Resolution Detect with graphics work around
I have a client who can't get past the idea that resolutions vary on computers; he sees a sample of his web site on my laptop and can't get past the "blank" space on the right-- I built the samples with a common resolution in mind, basically a static site that visitors will move through fairly quickly, but my laptop was set for a much higher res at the time I brought up the sample--
But I've got an issue here; the graphic header that he insists on is a set size which is hampering me-- sure I could build duplicate pages for redirection per resolution, but that's insanity!
I've considered using a frames solution, but this is a business site and I have concerns about direct linking off of search engines as well as other frame issues.
What the hell do I do on this?
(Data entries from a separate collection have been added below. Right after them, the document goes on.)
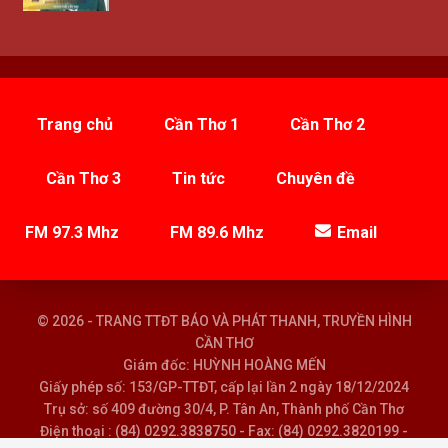
Trang chủ
Cần Thơ 1
Cần Thơ 2
Cần Thơ 3
Tin tức
Chuyên đề
FM 97.3 Mhz
FM 89.6 Mhz
Email
© 2026 - TRANG TTĐT BÁO VÀ PHÁT THANH, TRUYỀN HÌNH
CẦN THƠ
Giám đốc: HUỲNH HOÀNG MẾN
Giấy phép số: 153/GP-TTĐT, cấp lại lần 2 ngày 18/12/2024
Trụ sở: số 409 đường 30/4, P. Tân An, Thành phố Cần Thơ
Điện thoại : (84) 0292.3838750 - Fax: (84) 0292.3820199 -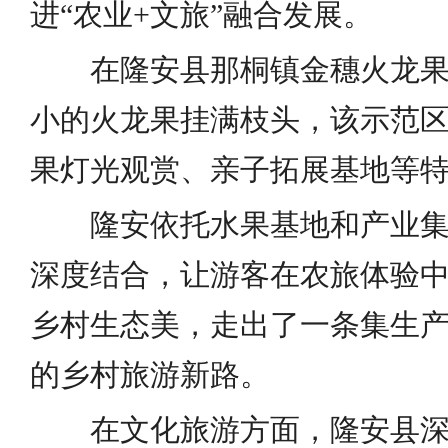
进“农业+文旅”融合发展。
在隆安县那桐镇金穗火龙果
小的火龙果挂满枝头，该示范
果灯光观赏、亲子拓展基地等
隆安依托水果基地和产业集
深度结合，让游客在农旅体验
乡村生态美，走出了一条集生
的乡村旅游新路。
在文化旅游方面，隆安县深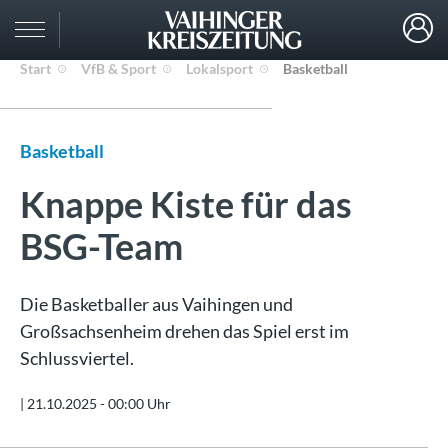
Start
VfB & Sport
Lokalsport
Basketball
Basketball
Knappe Kiste für das
BSG-Team
Die Basketballer aus Vaihingen und
Großsachsenheim drehen das Spiel erst im
Schlussviertel.
|
21.10.2025 - 00:00 Uhr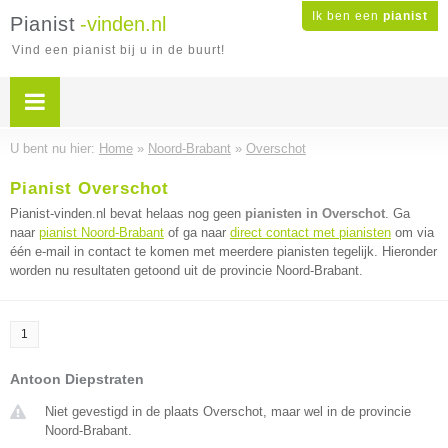
Ik ben een
pianist
Pianist
-vinden.nl
Vind een pianist bij u in de buurt!
U bent nu hier:
Home
»
Noord-Brabant
»
Overschot
Pianist Overschot
Pianist-vinden.nl bevat helaas nog geen
pianisten in Overschot
. Ga
naar
pianist Noord-Brabant
of ga naar
direct contact met pianisten
om via
één e-mail in contact te komen met meerdere pianisten tegelijk. Hieronder
worden nu resultaten getoond uit de provincie Noord-Brabant.
1
Antoon Diepstraten
Niet gevestigd in de plaats Overschot, maar wel in de provincie
Noord-Brabant.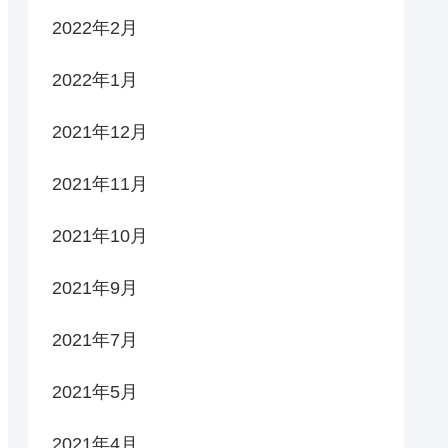
2022年2月
2022年1月
2021年12月
2021年11月
2021年10月
2021年9月
2021年7月
2021年5月
2021年4月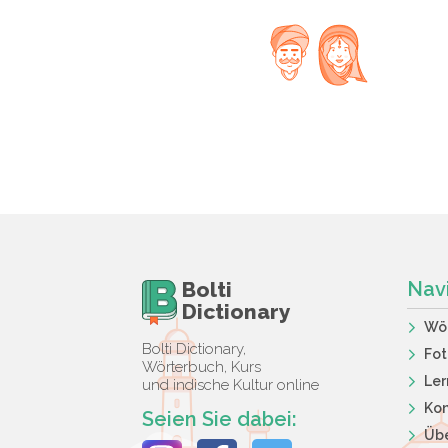
Bolti
Nav
Dictionary
Wö
Bolti Dictionary,
Fot
Wörterbuch, Kurs
Ler
und indische Kultur online
Kon
Seien Sie dabei:
Übe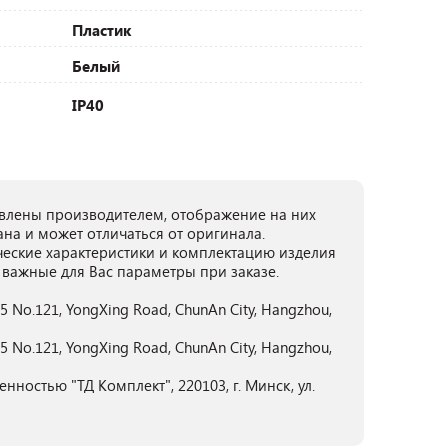
Пластик
Белый
IP40
лены производителем, отображение на них
ана и может отличаться от оригинала.
ческие характеристики и комплектацию изделия
 важные для Вас параметры при заказе.
o.5 No.121, YongXing Road, ChunAn City, Hangzhou,
o.5 No.121, YongXing Road, ChunAn City, Hangzhou,
ностью "ТД Комплект", 220103, г. Минск, ул.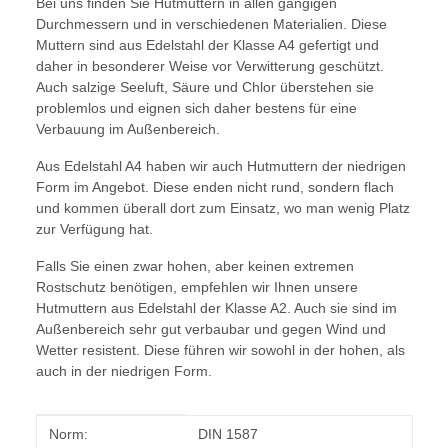
Bei uns finden Sie Hutmuttern in allen gängigen
Durchmessern und in verschiedenen Materialien. Diese
Muttern sind aus Edelstahl der Klasse A4 gefertigt und
daher in besonderer Weise vor Verwitterung geschützt.
Auch salzige Seeluft, Säure und Chlor überstehen sie
problemlos und eignen sich daher bestens für eine
Verbauung im Außenbereich.
Aus Edelstahl A4 haben wir auch Hutmuttern der niedrigen
Form im Angebot. Diese enden nicht rund, sondern flach
und kommen überall dort zum Einsatz, wo man wenig Platz
zur Verfügung hat.
Falls Sie einen zwar hohen, aber keinen extremen
Rostschutz benötigen, empfehlen wir Ihnen unsere
Hutmuttern aus Edelstahl der Klasse A2. Auch sie sind im
Außenbereich sehr gut verbaubar und gegen Wind und
Wetter resistent. Diese führen wir sowohl in der hohen, als
auch in der niedrigen Form.
Produkteigenschaft
Wert
Norm:
DIN 1587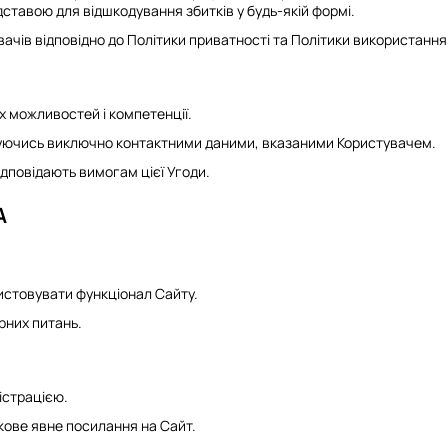
дставою для відшкодування збитків у будь-якій формі.
чів відповідно до Політики приватності та Політики використання 
х можливостей і компетенції.
туючись виключно контактними даними, вказаними Користувачем.
ідповідають вимогам цієї Угоди.
А
истовувати функціонал Сайту.
рних питань.
ністрацією.
зкове явне посилання на Сайт.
I'm familiar enough with PHP to suspect that my solution may lie there. I need some advice or direction on this issue.
How do I create a liquid site that has a fixed width graphic header on EVERY PAGE without using frames(I can't talk this guy out of this crazy stuff; he just refuses to listen; I'm getting him to sign waiver after waiver and I don't think I'll use this site in a portfolio at all) ?
I think it's a bad idea, but yes you could do that.
The problem is doing that for the first page that the user visits on the site during any session.
Resolutions takes some serious pratice learning to deal with. The best page I've ever made so far, that works with all resoltutions, uses % measuements in all my widths and heights through out the page so my content resizes with the screen. % mesausements are based on the browser window size not your resolution. Thus, if you resize your browser window to tinne-tiny, when using % measurements, everything in the page will shrink with it -- even though you haven't changed your screen resoltuion. And vice-versa -- if you expand your browser window, all the % content grows with the page.
It won't happen if you went one step futher by putting your body content into a DIV/container that has a set width and height in pixels.
Then, since everything contained within the DIV will be in % measurements, all of the tags/elements will "grow" or "shrink" to the appropiate size.
Last edited by Ultimater; 09-05-2005 at 09:37 AM.
It's true that CSS can't detect the screen's resolution, however, CSS can be used to make fluid width layouts.